Jamais se fez uma reforma decente na saúde pública, que Lula já disse ser uma das “melhores do mundo” e na vida real é um dos piores insultos feitos pelo governo aos brasileiros que não têm dinheiro para pagar planos médicos privados. Estão entregues a hospitais sem anestesia para fazer operações, sem horário para consultas, sem vacinas para se defender das epidemias que nunca castigaram tanto a população como neste 14º ano de governos petistas. No momento, por sinal, o Ministério da Saúde foi posto à venda como um saco de batatas por Lula e Dilma, em sua guerra ao impeachment. Só falam no atrativo de sua verba de “90 bilhões” em 2016. Quando dizem “Ministério da Saúde”, não pensam em saúde ─ pensam em dinheiro. Que raio de reforma social estão fazendo aí ─ ou em qualquer outra área do governo que afeta diretamente a vida de quem nasceu no degrau errado da escala de renda? Não há força humana capaz de pôr no “Projeto” de Lula uma melhoria real da educação no Brasil, a única maneira conhecida de fazer com que os pobres saiam da pobreza e não voltem a ela. Nada é tão potente para diminuir as desigualdades quanto o acesso à instrução de qualidade; ninguém consegue ganhar mais sabendo menos. Mas o “Projeto” ignora esse fato. Em vez de cumprirem sua obrigação de fornecer uma educação pública menos miserável a todos, os donos do governo criaram “cotas” o que não ajuda em nada as dezenas de milhões de jovens brasileiros que nunca vão receber cota alguma.

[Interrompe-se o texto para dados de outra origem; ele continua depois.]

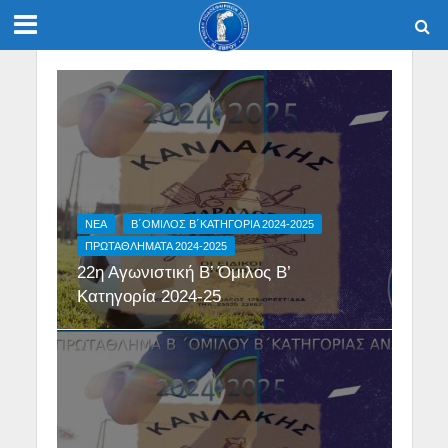
NEA
Β΄ΟΜΙΛΟΣ Β΄ΚΑΤΗΓΟΡΙΑ 2024-2025
ΠΡΩΤΑΘΛΗΜΑΤΑ 2024-2025
22η Αγωνιστική Β’ Όμιλος Β’
Κατηγορία 2024-25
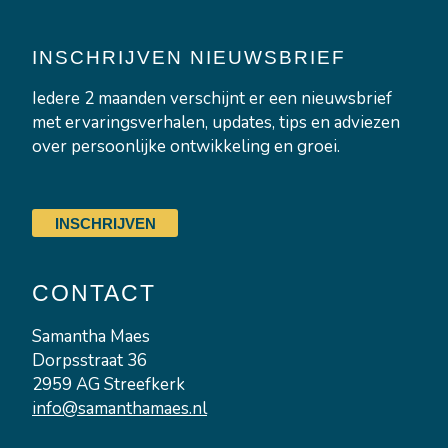
i
n
n
s
k
t
INSCHRIJVEN NIEUWSBRIEF
e
a
Iedere 2 maanden verschijnt er een nieuwsbrief
d
g
met ervaringsverhalen, updates, tips en adviezen
i
r
over persoonlijke ontwikkeling en groei.
n
a
-
m
INSCHRIJVEN
i
n
CONTACT
Samantha Maes
Dorpsstraat 36
2959 AG Streefkerk
info@samanthamaes.nl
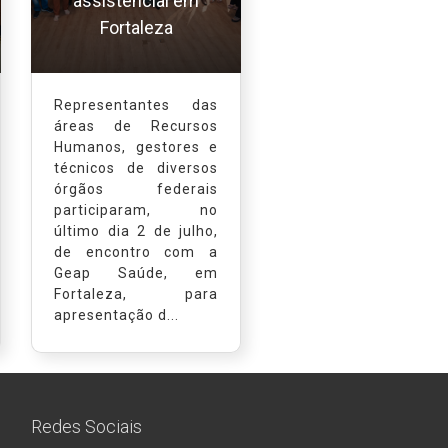
assistencial em
Fortaleza
Representantes das
áreas de Recursos
Humanos, gestores e
técnicos de diversos
órgãos federais
participaram, no
último dia 2 de julho,
de encontro com a
Geap Saúde, em
Fortaleza, para
apresentação d...
Redes Sociais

Sobram, para ir ficando por aqui, os aumentos do salário mínimo, as estatísticas sobre um aumento de 130% acima da inflação, de 2003 a 2014, na renda dos 10% mais pobres da população, e o Bolsa Família. Os aumentos reais do mínimo foram criação do governo Fernando Henrique. Os 130% foram, como citado, para os 10% mais pobres, e a renda desses 10% continua sendo uma das mais baixas do mundo fizeram uma viagem da miséria à miséria. O Bolsa Família é um programa de preservação da pobreza nacional; como um cidadão deixará um dia de ser pobre com 150 reais por mês? É isso, no fim das contas, a soma total do que o governo tem a mostrar como “conquistas sociais”. É, também, tudo o que Lula, Dilma e PT prometem daqui para a frente. Estão vivendo o momento decisivo para escapar do impeachment e continuar mandando no Brasil querem garantir que o país não correrá nenhum risco de mudança, nem hoje nem nunca.